The facts of this case were quite peculiar. An Austrian resident offered investment opportunities on a cross-border basis, which could only be paid for in Bitcoin. After being contacted by a German resident who expressed interest in the investment opportunities, the Austrian offeror sent three agents to the German customer.
The three agents brought with them a so-called Bitcoin ATM to carry out the transaction. Since the Bitcoin ATM did not function, they used the smartphone of the Austrian offeror, which they had also brought “just in case”, to transfer six Bitcoin belonging to the Austrian offeror to an investment account in the name of the German customer. It was agreed that the German customer would reimburse six Bitcoin within a month to the Austrian offeror.
When he failed to do so, he was sued by the Austrian offeror at the latter’s domicile in Austria.

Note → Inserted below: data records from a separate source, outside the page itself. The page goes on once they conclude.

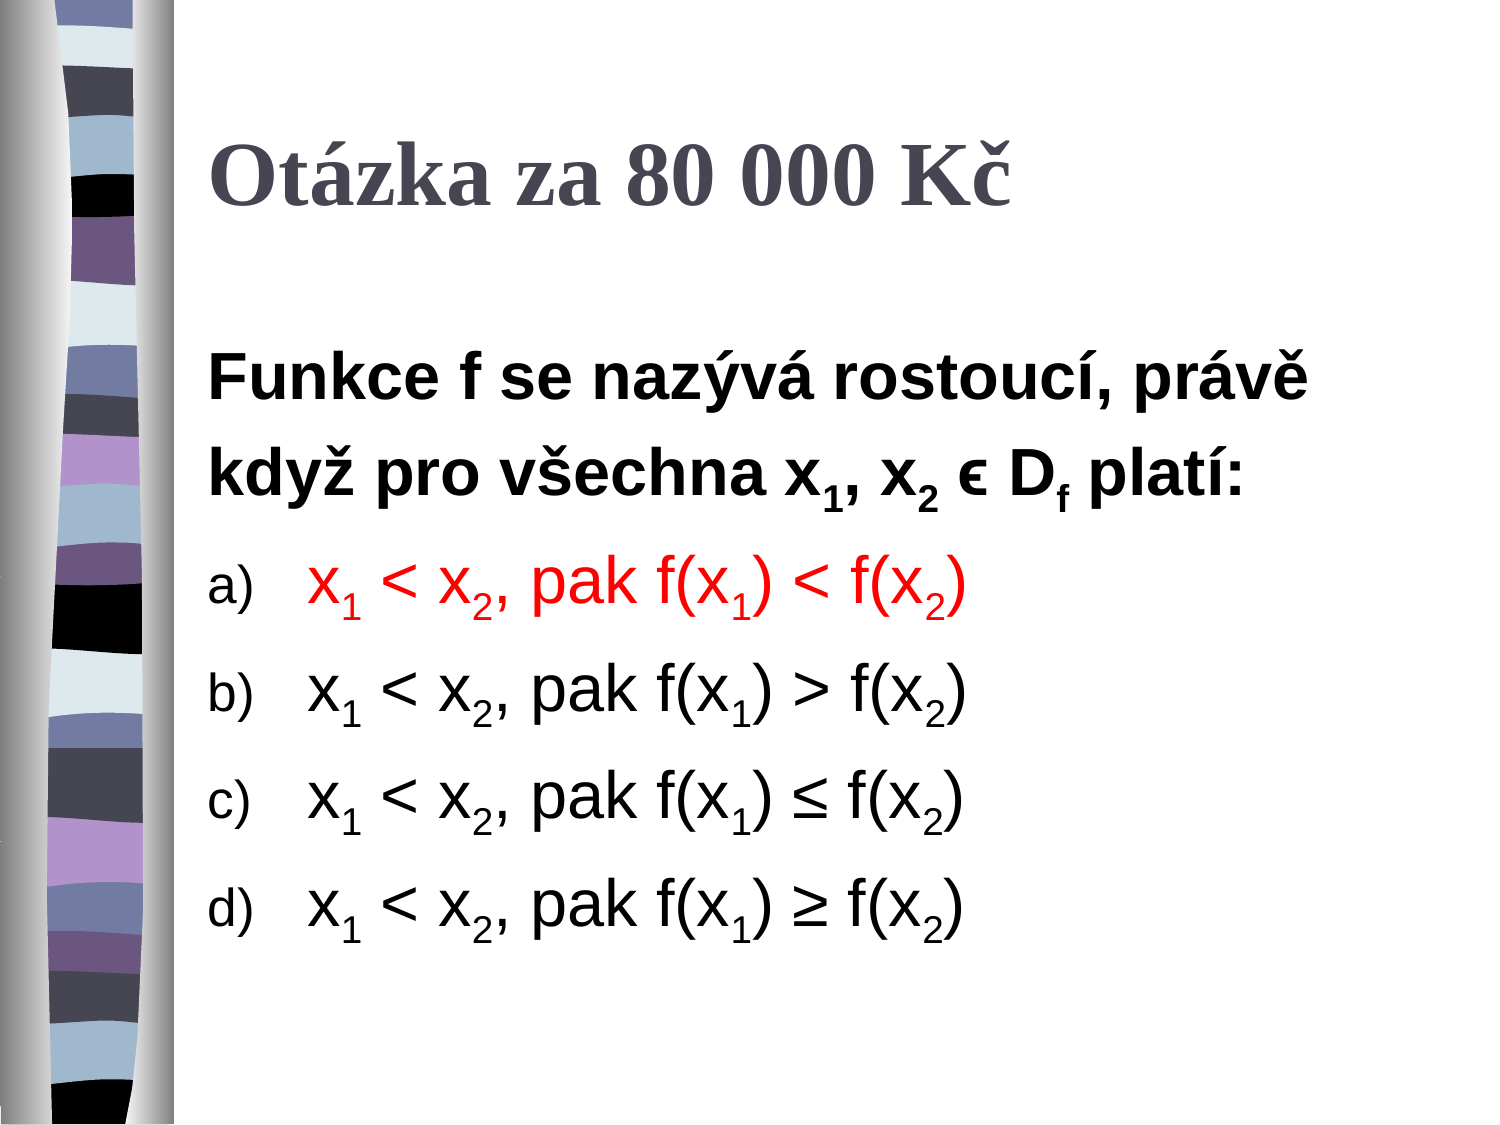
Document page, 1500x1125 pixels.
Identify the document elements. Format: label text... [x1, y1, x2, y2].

title Otázka za 80 000 Kč [192, 74, 1468, 263]
list Funkce f se nazývá rostoucí, právě když pro všechna x1, x2 ϵ Df platí: x1 < x2, pak f(x1) < f(x2) x1 < x2, pak f(x1) > f(x2) x1 < x2, pak f(x1) ≤ f(x2) x1 < x2, pak f(x1) ≥ f(x2) [192, 324, 1468, 1001]
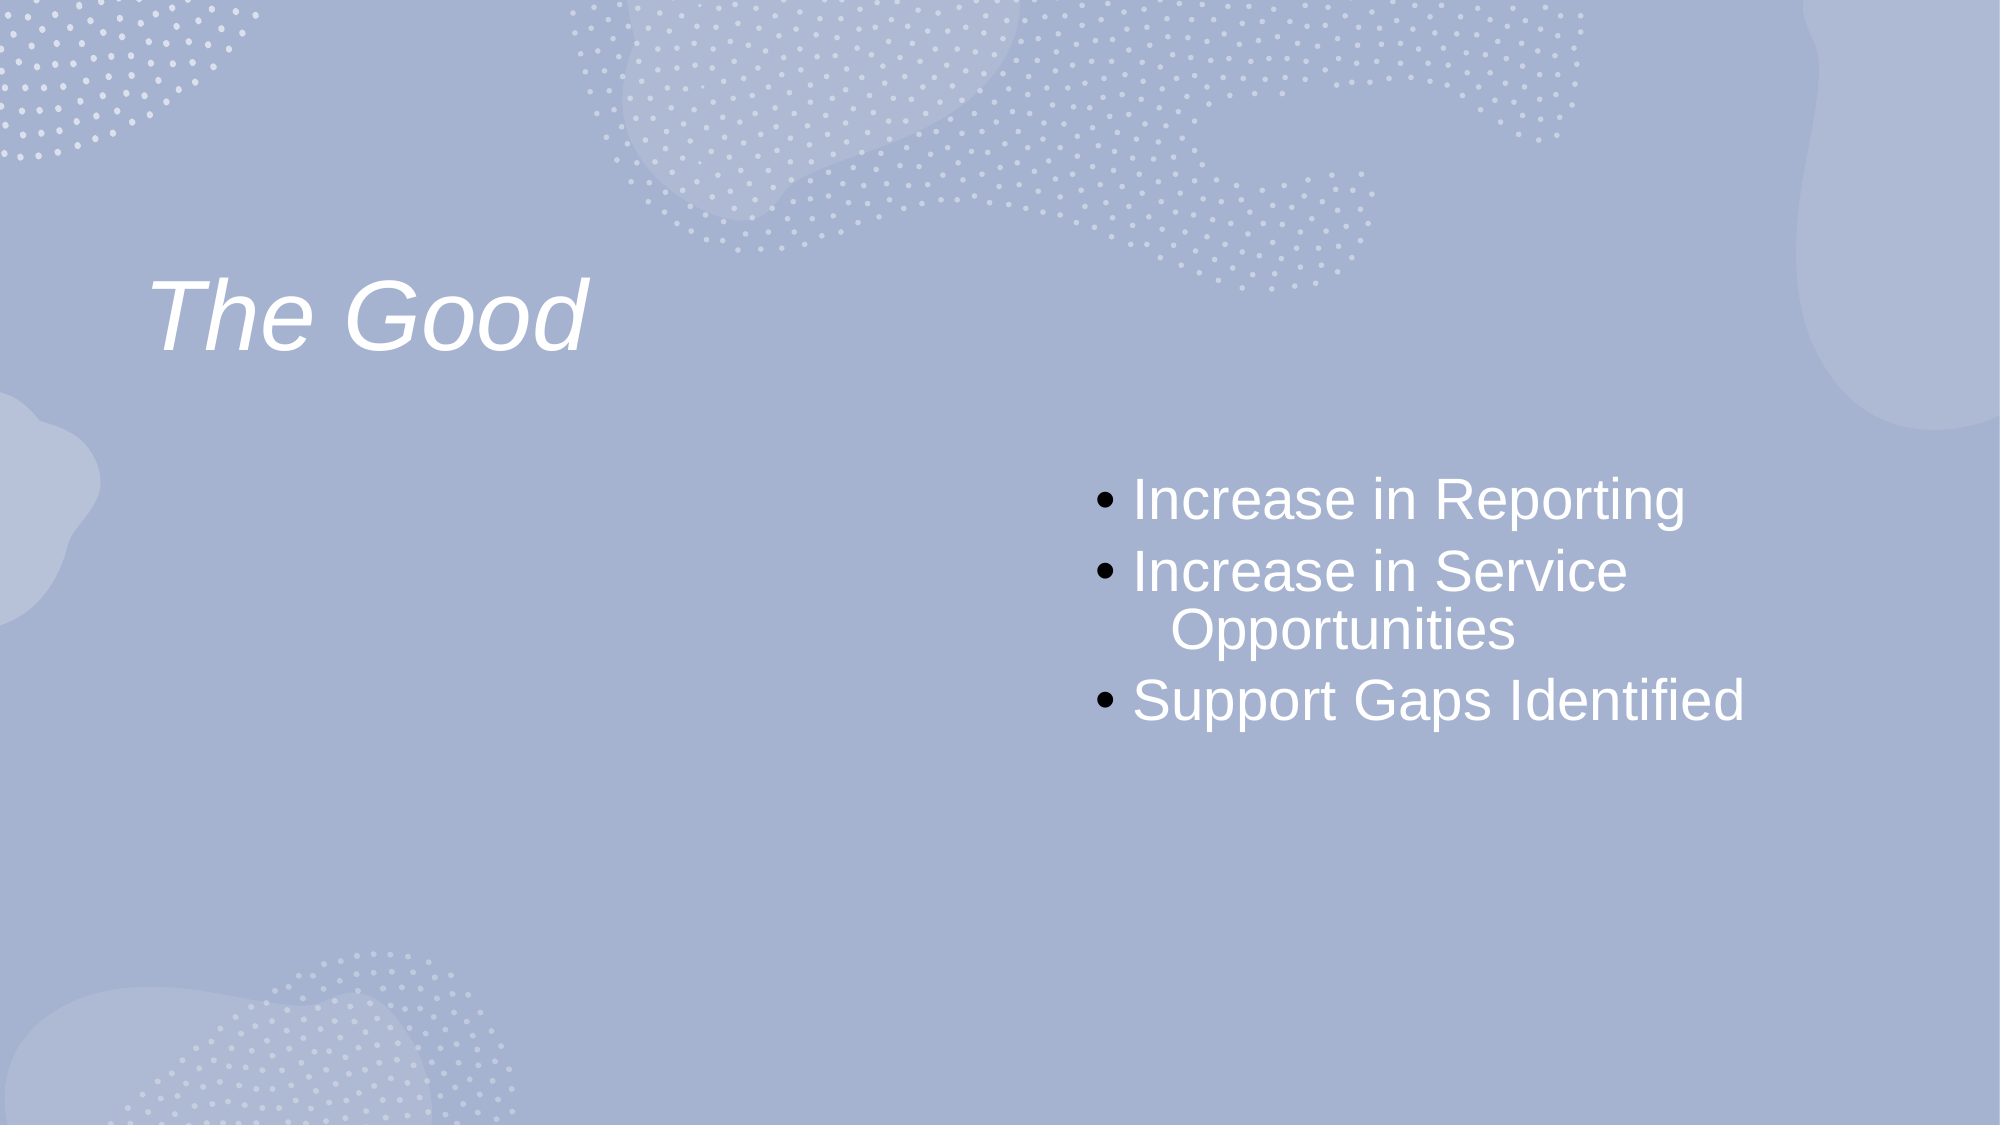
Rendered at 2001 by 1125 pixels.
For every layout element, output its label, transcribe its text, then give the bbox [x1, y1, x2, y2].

text_box [0, 0, 2000, 1125]
text_box The Good [128, 94, 1020, 546]
text_box Increase in Reporting Increase in Service Opportunities Support Gaps Identified [1042, 374, 1814, 831]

In the proceedings, the German investor contested the jurisdiction of the Austrian courts.
The Austrian courts at first and second instance dismissed the claim for lack of jurisdiction. They characterised the contract as a contract for the exchange of Bitcoin for the participation in the investment. This led them to apply Article 7(1)(a) Brussels I bis Regulation, with the consequence that (i) the place of performance for each obligation must be determined according to the governing national law and (ii) the governing national law must be identified through the use of the rules of private international law of the forum (see the now classic CJEU judgments in Tessili and De Bloos). The courts took the view that under both Austrian and German law, the place of performance of contracts of exchange is the place of domicile of the debtor of the respective obligation. Since the result was the same under both laws, it did not matter which of the two was applicable to the obligation to return the Bitcoin.
According to the same courts, it was of no relevance in this case if the contract were to be characterized not as a contract for exchange, but as a loan. In the latter case, the place of performance would still be the place of domicile of the debtor under Austrian and German law. This view, however, ignores that loan contracts are governed by the uniform jurisdiction rule of Article 7(1)(b) Brussels I bis Regulation (see CJEU C-249/16, Kareda). The place of performance for a Bitcoin loan would therefore be determined uniformly and in an autonomous way. The CJEU has also previously ruled that the place of performance for long-term contracts is uniformly located at the domicile of the lender (see again Kareda).
The decision by the Austrian Supreme Court
The Supreme Court of Austria cut short the legal debate. It ruled that the German investor acted for a purpose that could not be attributed to her professional or commercial activity, and that she was therefore a consumer in the sense of Article 17 Brussels Ibis Regulation. In the absence of evidence to the contrary, the Austrian offeror was to be assumed to have acted in a professional capacity and therefore as an entrepreneur. The Austrian offeror had also directed his activities to the consumer’s country of residence, as evidenced by the fact that he had marketed the investments in Germany and had recruited numerous investors there. Therefore, the consumer jurisdiction rules of Article 18 Brussels Ibis Regulation applied. As a result, the German investor could only be sued at her place of domicile in Germany (Article 18(2) Brussels Ibis Regulation). The Austrian courts therefore lacked jurisdiction. The action was dismissed.
The case raises a number of interesting questions about Bitcoin transactions and jurisdiction. In particular, it illustrates the importance of the question of whether or not Bitcoin can be characterised as money for the purposes of EU Private International Law. If Bitcoin were money, the applicability of the rules on sales or service contracts for performances paid with Bitcoin could be envisaged. If, on the contrary, Bitcoin lacks the legal characteristics of money, any transaction in Bitcoin can only be qualified as a contract falling under Article 7(1)(a) Brussels I bis Regulation, with the result that jurisdiction will depend on the national rules governing the transaction and their characterisation of Bitcoin.
Unfortunately, the Austrian Supreme Court was able to avoid answering the questions on the legal nature of Bitcoin by resorting to the consumer jurisdiction rules. Given the considerable and growing economic importance of Bitcoin, it would be desirable to obtain legal certainty on these questions. But at the least, the ruling underlines the need for protecting Bitcoin investors, including at the level of jurisdiction. It can hardly be doubted that the result reached by the Austrian Supreme Court was appropriate. Investors should not have to sue at a place of domicile of the counterparty simply because an investment can only be paid for in cryptocurrency and not in legal tender.